Metal standoffs are typically used as the supports of Print Circuit Board Assembly (PCBA) to the sheet metal chassis. The metal standoffs provide the necessary mechanical support, special clearance, and ground connection for the PCBA. Due to the increasing BGA body size and HS weight, it is necessary to explore means to control the strain level on BGA corners to lower the risk of interconnect failures in manufacturing, shipping, and field. This study investigates the potential for using rubber anti-vibration standoffs to replace metal standoffs as an effective mitigation for enhancing the shock performance of ultra-large BGA components. The rubber materials are well-known for their excellent shock absorption characteristics. The rubber standoffs is sandwiched two metal pieces (female and male end). The two metal ends serve the same functions as regular the metal standoffs to bolt PCBAs onto sheet metal chassis but the rubber portion effectively decouple the two metal ends and dampen the shock wave passing through it therefore significantly reducing the strain level on the PCBA.

To vet the effectiveness of the approach, shock testing has been performed both at a component and product level. The test results showed 2x improvement in terms of the failure strain for a 75mm BGA mounted on a JEDEC standard test board to allow in-situ continuity monitoring during shock testing. There was an 8% to 42% improvement in terms of BGA corner strains in system level shock with a product that has multiple large BGA components.

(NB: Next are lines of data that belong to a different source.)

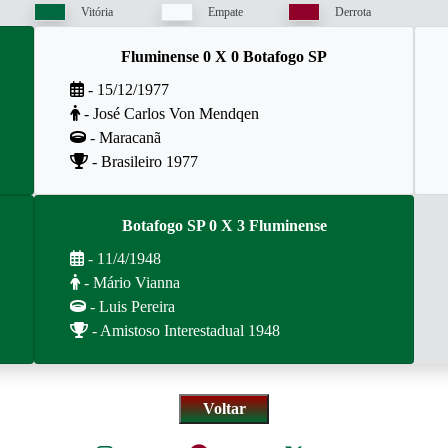
Vitória
Empate
Derrota
Fluminense 0 X 0 Botafogo SP
- 15/12/1977
- José Carlos Von Mendqen
- Maracanã
- Brasileiro 1977
Botafogo SP 0 X 3 Fluminense
- 11/4/1948
- Mário Vianna
- Luis Pereira
- Amistoso Interestadual 1948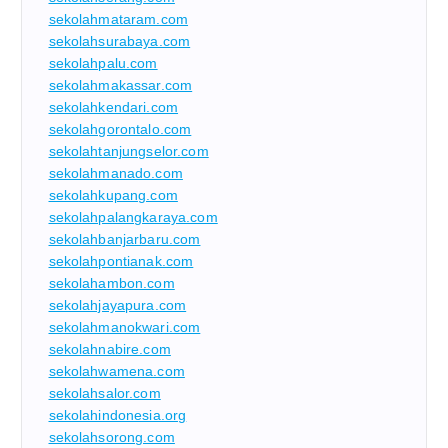
sekolahmataram.com
sekolahsurabaya.com
sekolahpalu.com
sekolahmakassar.com
sekolahkendari.com
sekolahgorontalo.com
sekolahtanjungselor.com
sekolahmanado.com
sekolahkupang.com
sekolahpalangkaraya.com
sekolahbanjarbaru.com
sekolahpontianak.com
sekolahambon.com
sekolahjayapura.com
sekolahmanokwari.com
sekolahnabire.com
sekolahwamena.com
sekolahsalor.com
sekolahindonesia.org
sekolahsorong.com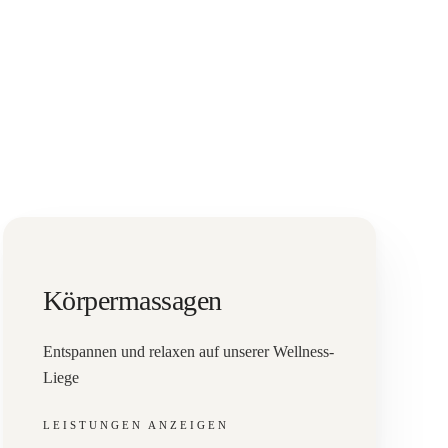
Körpermassagen
Entspannen und relaxen auf unserer Wellness-
Liege
LEISTUNGEN ANZEIGEN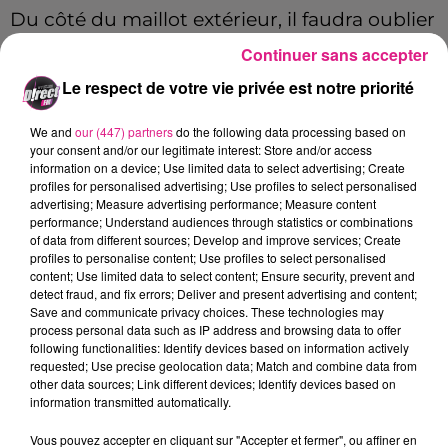
Du côté du maillot extérieur, il faudra oublier
le blanc des saisons passées. En effet, le
FC
Continuer sans accepter
Metz
a opté pour le retour de la couleur
«
Le respect de votre vie privée est notre priorité
Pierre de Jaumont
»
. Cette teinte jaune
dorée inspirée de la pierre emblématique du
We and
our (447) partners
do the following data processing based on
your consent and/or our legitimate interest: Store and/or access
territoire messin a déjà accompagné les
information on a device; Use limited data to select advertising; Create
exploits des Mosellans notamment lors de la
profiles for personalised advertising; Use profiles to select personalised
advertising; Measure advertising performance; Measure content
saison 1997-1998
, lorsque le
FC Metz
performance; Understand audiences through statistics or combinations
of data from different sources; Develop and improve services; Create
décrochait le titre de vice-champion de
profiles to personalise content; Use profiles to select personalised
France. Un motif fort de la région fait
content; Use limited data to select content; Ensure security, prevent and
detect fraud, and fix errors; Deliver and present advertising and content;
également partie de ce maillot
Away
: les
Save and communicate privacy choices. These technologies may
flammes. Selon le club à la croix de Lorraine,
process personal data such as IP address and browsing data to offer
following functionalities: Identify devices based on information actively
cet emblème est un clin d’œil au passé
requested; Use precise geolocation data; Match and combine data from
sidérurgique de la région.
other data sources; Link different devices; Identify devices based on
information transmitted automatically.
Des maillots historiques qui sont à retrouver
Vous pouvez accepter en cliquant sur "Accepter et fermer", ou affiner en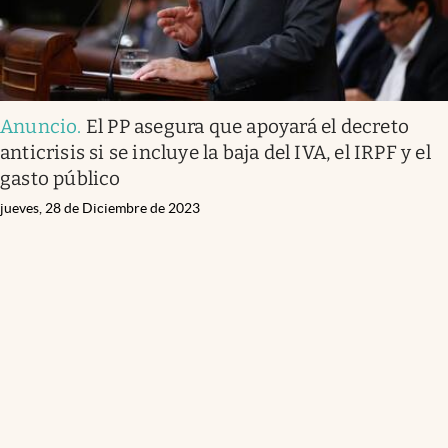
Anuncio
.
El PP asegura que apoyará el decreto
anticrisis si se incluye la baja del IVA, el IRPF y el
gasto público
jueves, 28 de Diciembre de 2023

Finite Element Analysis (FEA) modeling has been developed that captures well the effect of rubber standoffs. The validated modeling can be helpful to guide the design parameters and optimization of the rubber standoffs based on the specific system architecture such as the component location, HS attachment, and the corresponding product end-use conditions.

Conclusions


A systematic study of the effectiveness of rubber gasket and rubber standoff as a shock mitigation to ultra-large network BGA components has been performed. The results showed variant percentage of improvement in terms of BGA corner strain level at product level testing. Combined with a proper choice of heat sink attachment, rubber standoffs and/or rubber gaskets could potentially reduce the strain level and improve mechanical reliability to meet the requirements in end-use environment.

Even the component-only TV demonstrated a significant reduction, up to 50%, of strain level at BGA corner joints. Rubber standoffs can be an effective solution for shock mitigation, but there are other operations challenges to be considered.